One of the saddest books I've ever read.

While there are plenty of books, films, and games that depict the fallout of environmental devastation, there are fewer that depict the apocalypse itself. Perhaps because we're already living it. A world where the people who have poisoned the earth also sell the means of purification to its ruined subjects, consumer-clients who must protect what little space they can afford amidst dust storms, undrinkable water, and toxic foods. As the state rescinds social welfare and colludes with corporate interests, freedom shrinks to the level of the individual, to biopolitical self-management.
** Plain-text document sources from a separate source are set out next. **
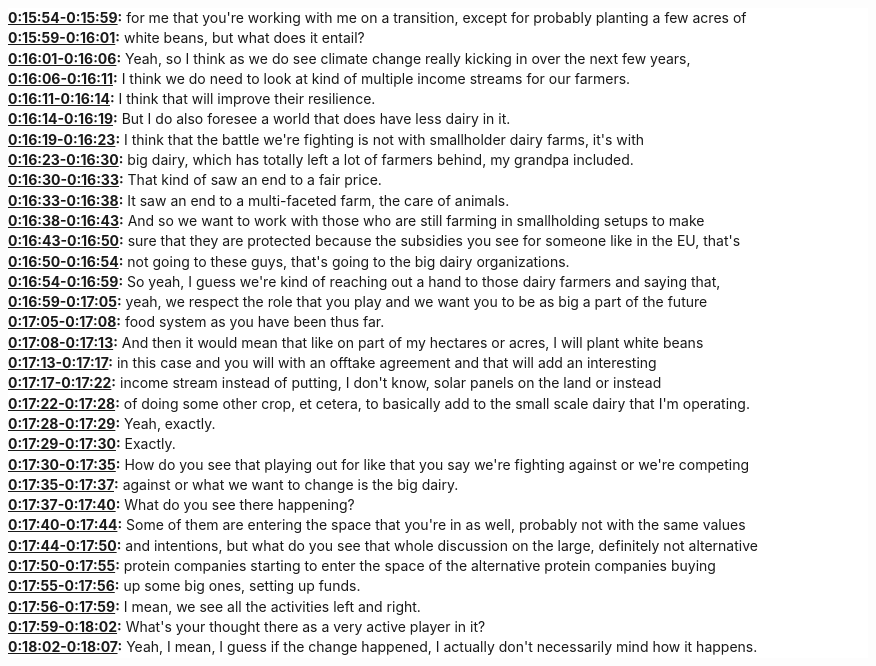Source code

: **[0:15:54-0:15:59](https://investinginregenerativeagriculture.com/brad-vanstone#t=0:15:54):**  for me that you're working with me on a transition, except for probably planting a few acres of  
**[0:15:59-0:16:01](https://investinginregenerativeagriculture.com/brad-vanstone#t=0:15:59):**  white beans, but what does it entail?  
**[0:16:01-0:16:06](https://investinginregenerativeagriculture.com/brad-vanstone#t=0:16:01):**  Yeah, so I think as we do see climate change really kicking in over the next few years,  
**[0:16:06-0:16:11](https://investinginregenerativeagriculture.com/brad-vanstone#t=0:16:06):**  I think we do need to look at kind of multiple income streams for our farmers.  
**[0:16:11-0:16:14](https://investinginregenerativeagriculture.com/brad-vanstone#t=0:16:11):**  I think that will improve their resilience.  
**[0:16:14-0:16:19](https://investinginregenerativeagriculture.com/brad-vanstone#t=0:16:14):**  But I do also foresee a world that does have less dairy in it.  
**[0:16:19-0:16:23](https://investinginregenerativeagriculture.com/brad-vanstone#t=0:16:19):**  I think that the battle we're fighting is not with smallholder dairy farms, it's with  
**[0:16:23-0:16:30](https://investinginregenerativeagriculture.com/brad-vanstone#t=0:16:23):**  big dairy, which has totally left a lot of farmers behind, my grandpa included.  
**[0:16:30-0:16:33](https://investinginregenerativeagriculture.com/brad-vanstone#t=0:16:30):**  That kind of saw an end to a fair price.  
**[0:16:33-0:16:38](https://investinginregenerativeagriculture.com/brad-vanstone#t=0:16:33):**  It saw an end to a multi-faceted farm, the care of animals.  
**[0:16:38-0:16:43](https://investinginregenerativeagriculture.com/brad-vanstone#t=0:16:38):**  And so we want to work with those who are still farming in smallholding setups to make  
**[0:16:43-0:16:50](https://investinginregenerativeagriculture.com/brad-vanstone#t=0:16:43):**  sure that they are protected because the subsidies you see for someone like in the EU, that's  
**[0:16:50-0:16:54](https://investinginregenerativeagriculture.com/brad-vanstone#t=0:16:50):**  not going to these guys, that's going to the big dairy organizations.  
**[0:16:54-0:16:59](https://investinginregenerativeagriculture.com/brad-vanstone#t=0:16:54):**  So yeah, I guess we're kind of reaching out a hand to those dairy farmers and saying that,  
**[0:16:59-0:17:05](https://investinginregenerativeagriculture.com/brad-vanstone#t=0:16:59):**  yeah, we respect the role that you play and we want you to be as big a part of the future  
**[0:17:05-0:17:08](https://investinginregenerativeagriculture.com/brad-vanstone#t=0:17:05):**  food system as you have been thus far.  
**[0:17:08-0:17:13](https://investinginregenerativeagriculture.com/brad-vanstone#t=0:17:08):**  And then it would mean that like on part of my hectares or acres, I will plant white beans  
**[0:17:13-0:17:17](https://investinginregenerativeagriculture.com/brad-vanstone#t=0:17:13):**  in this case and you will with an offtake agreement and that will add an interesting  
**[0:17:17-0:17:22](https://investinginregenerativeagriculture.com/brad-vanstone#t=0:17:17):**  income stream instead of putting, I don't know, solar panels on the land or instead  
**[0:17:22-0:17:28](https://investinginregenerativeagriculture.com/brad-vanstone#t=0:17:22):**  of doing some other crop, et cetera, to basically add to the small scale dairy that I'm operating.  
**[0:17:28-0:17:29](https://investinginregenerativeagriculture.com/brad-vanstone#t=0:17:28):**  Yeah, exactly.  
**[0:17:29-0:17:30](https://investinginregenerativeagriculture.com/brad-vanstone#t=0:17:29):**  Exactly.  
**[0:17:30-0:17:35](https://investinginregenerativeagriculture.com/brad-vanstone#t=0:17:30):**  How do you see that playing out for like that you say we're fighting against or we're competing  
**[0:17:35-0:17:37](https://investinginregenerativeagriculture.com/brad-vanstone#t=0:17:35):**  against or what we want to change is the big dairy.  
**[0:17:37-0:17:40](https://investinginregenerativeagriculture.com/brad-vanstone#t=0:17:37):**  What do you see there happening?  
**[0:17:40-0:17:44](https://investinginregenerativeagriculture.com/brad-vanstone#t=0:17:40):**  Some of them are entering the space that you're in as well, probably not with the same values  
**[0:17:44-0:17:50](https://investinginregenerativeagriculture.com/brad-vanstone#t=0:17:44):**  and intentions, but what do you see that whole discussion on the large, definitely not alternative  
**[0:17:50-0:17:55](https://investinginregenerativeagriculture.com/brad-vanstone#t=0:17:50):**  protein companies starting to enter the space of the alternative protein companies buying  
**[0:17:55-0:17:56](https://investinginregenerativeagriculture.com/brad-vanstone#t=0:17:55):**  up some big ones, setting up funds.  
**[0:17:56-0:17:59](https://investinginregenerativeagriculture.com/brad-vanstone#t=0:17:56):**  I mean, we see all the activities left and right.  
**[0:17:59-0:18:02](https://investinginregenerativeagriculture.com/brad-vanstone#t=0:17:59):**  What's your thought there as a very active player in it?  
**[0:18:02-0:18:07](https://investinginregenerativeagriculture.com/brad-vanstone#t=0:18:02):**  Yeah, I mean, I guess if the change happened, I actually don't necessarily mind how it happens.  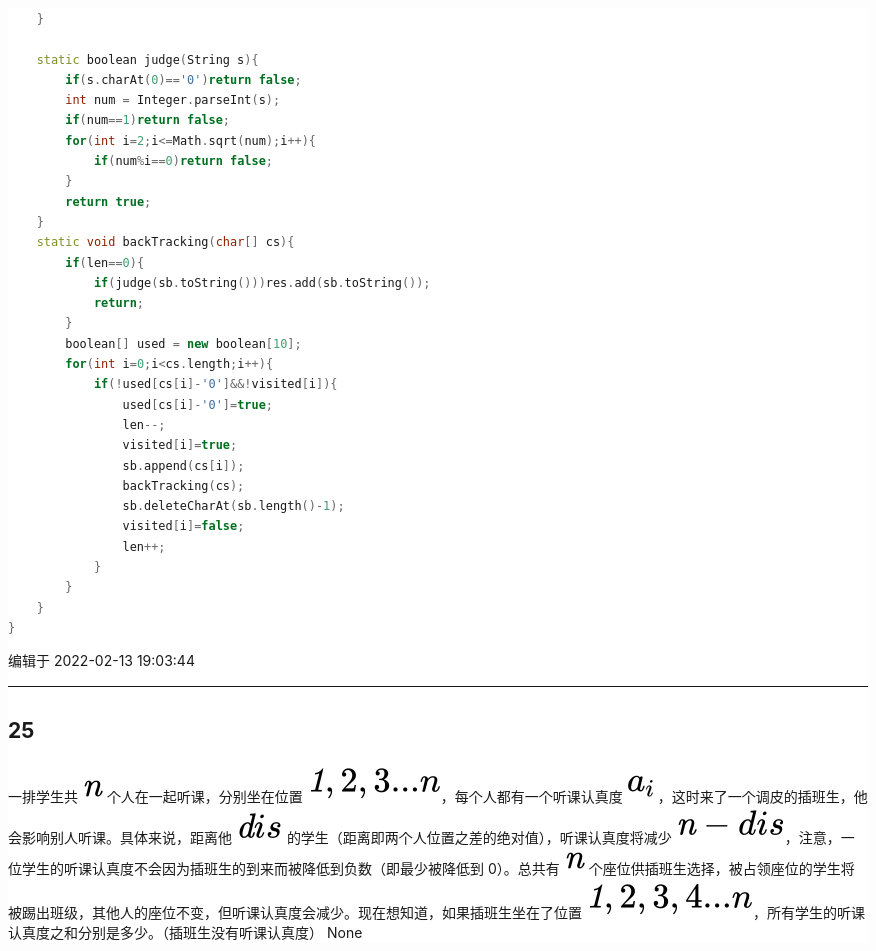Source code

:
 ```cpp
    }

    static boolean judge(String s){
        if(s.charAt(0)=='0')return false;
        int num = Integer.parseInt(s);
        if(num==1)return false;
        for(int i=2;i<=Math.sqrt(num);i++){
            if(num%i==0)return false;
        }
        return true;
    }
    static void backTracking(char[] cs){
        if(len==0){
            if(judge(sb.toString()))res.add(sb.toString());
            return;
        }
        boolean[] used = new boolean[10];
        for(int i=0;i<cs.length;i++){
            if(!used[cs[i]-'0']&&!visited[i]){
                used[cs[i]-'0']=true;
                len--;
                visited[i]=true;
                sb.append(cs[i]);
                backTracking(cs);
                sb.deleteCharAt(sb.length()-1);
                visited[i]=false;
                len++;
            }
        }
    }
}
```

编辑于 2022-02-13 19:03:44

* * *

## 25

一排学生共 ![](img/ff9444dc223cf935fc0b1ad7803a4598.svg) 个人在一起听课，分别坐在位置 ![](img/59917fdd9bf59896dd5b7bb52e60c9ba.svg)，每个人都有一个听课认真度 ![a_i](img/2fdee2855b3380a2bb5f30a9567d1237.svg)，这时来了一个调皮的插班生，他会影响别人听课。具体来说，距离他 ![](img/9cdbf1f833ce1f1532c57766485a2f91.svg) 的学生（距离即两个人位置之差的绝对值），听课认真度将减少 ![](img/5dcc722407f51963b9b49978fc0d8baa.svg)，注意，一位学生的听课认真度不会因为插班生的到来而被降低到负数（即最少被降低到 0）。总共有 ![](img/ff9444dc223cf935fc0b1ad7803a4598.svg) 个座位供插班生选择，被占领座位的学生将被踢出班级，其他人的座位不变，但听课认真度会减少。现在想知道，如果插班生坐在了位置 ![](img/09cc88f5a420fbc8e5aedfbad026fad2.svg)，所有学生的听课认真度之和分别是多少。（插班生没有听课认真度）
None
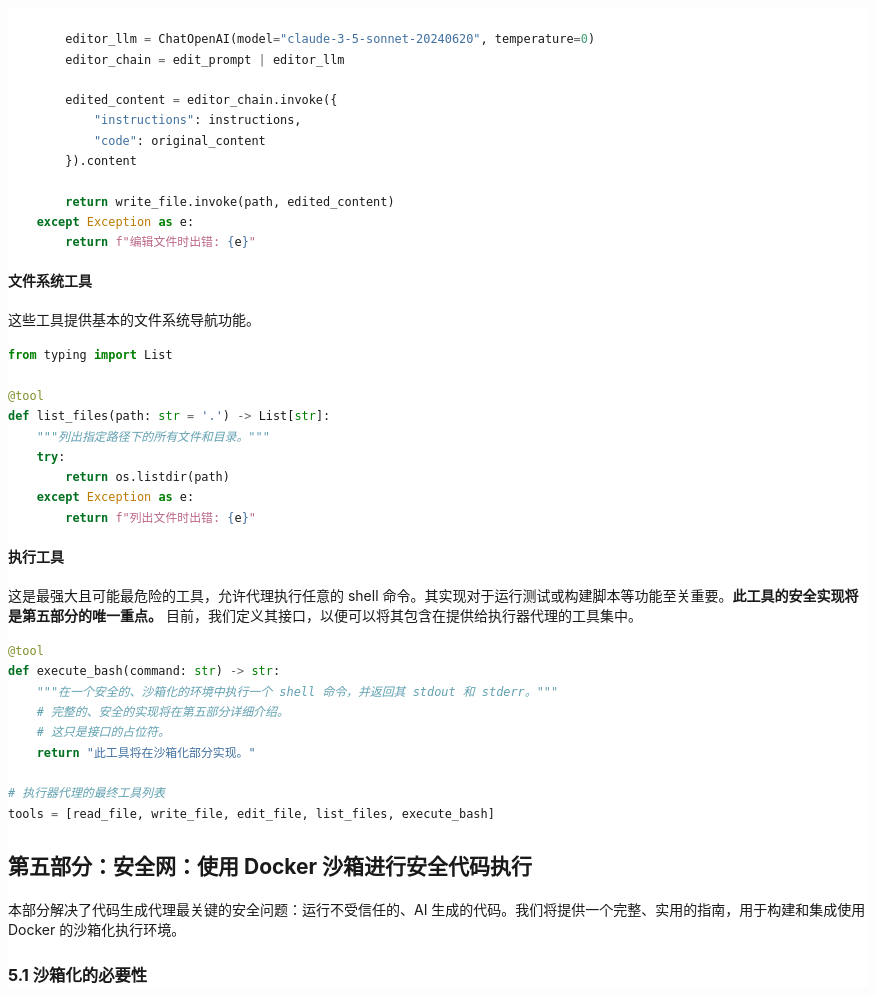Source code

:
 ```python
        
        editor_llm = ChatOpenAI(model="claude-3-5-sonnet-20240620", temperature=0)
        editor_chain = edit_prompt | editor_llm
        
        edited_content = editor_chain.invoke({
            "instructions": instructions,
            "code": original_content
        }).content
        
        return write_file.invoke(path, edited_content)
    except Exception as e:
        return f"编辑文件时出错: {e}"
```

#### 文件系统工具

这些工具提供基本的文件系统导航功能。

```python
from typing import List

@tool
def list_files(path: str = '.') -> List[str]:
    """列出指定路径下的所有文件和目录。"""
    try:
        return os.listdir(path)
    except Exception as e:
        return f"列出文件时出错: {e}"
```

#### 执行工具

这是最强大且可能最危险的工具，允许代理执行任意的 shell 命令。其实现对于运行测试或构建脚本等功能至关重要。**此工具的安全实现将是第五部分的唯一重点。** 目前，我们定义其接口，以便可以将其包含在提供给执行器代理的工具集中。

```python
@tool
def execute_bash(command: str) -> str:
    """在一个安全的、沙箱化的环境中执行一个 shell 命令，并返回其 stdout 和 stderr。"""
    # 完整的、安全的实现将在第五部分详细介绍。
    # 这只是接口的占位符。
    return "此工具将在沙箱化部分实现。"

# 执行器代理的最终工具列表
tools = [read_file, write_file, edit_file, list_files, execute_bash]
```

## 第五部分：安全网：使用 Docker 沙箱进行安全代码执行

本部分解决了代码生成代理最关键的安全问题：运行不受信任的、AI 生成的代码。我们将提供一个完整、实用的指南，用于构建和集成使用 Docker 的沙箱化执行环境。

### 5.1 沙箱化的必要性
Modulations through cycles of devastation and alleviation, without the possibility of restoration.

Post-anarchists try to live on the fringes of society, yet cannot escape the effects of pollution and ecological collapse. They ship worms from overseas, because the indigenous worms have died. Eco-terrorists bomb the forums of industry leaders. These leaders respond with jet fighters, shooting pacifist communities unconnected to the event, because they bear the same signifier of dissidence. Philanthropists ship food parcels to the countries they've devastated through unsustainable farming practices. The food parcels are laced with deliriants. Lumpenproletarian nihilists, with nothing left to lose, attempt to gain access to these parcels. An endless bad trip to end what began as the same. To go out in a mad rage. To rip apart a world already bifurcated and set against itself. The military open fire on them with lethal force.

I don't know how to express this feeling.

There was once a sky, and stars and light. There was once water, clear and blue and green. There was once dirt, rich and fragrant. Beams of light through leaves, sparkling gold.

There was once birds.

When I went to Tokyo, you could hear them singing around the city. You couldn't see them, because they didn't exist, anymore. They cried out of speakers, tucked in concrete folds, hidden from sight. You'd remember nothing but their trace. The next day, rain poured, falling on my skin in streaks of black. It was acid.

A week later, I was in Seoul. There were days when the dust was so thick, I could barely see the horizon. I could barely see the street. Buildings rose out of the dust like giants, like there was nothing beneath them, like the earth no longer existed. I saw an endless grid of towers. They were like fingers. Reaching for a sky that strained to be blue.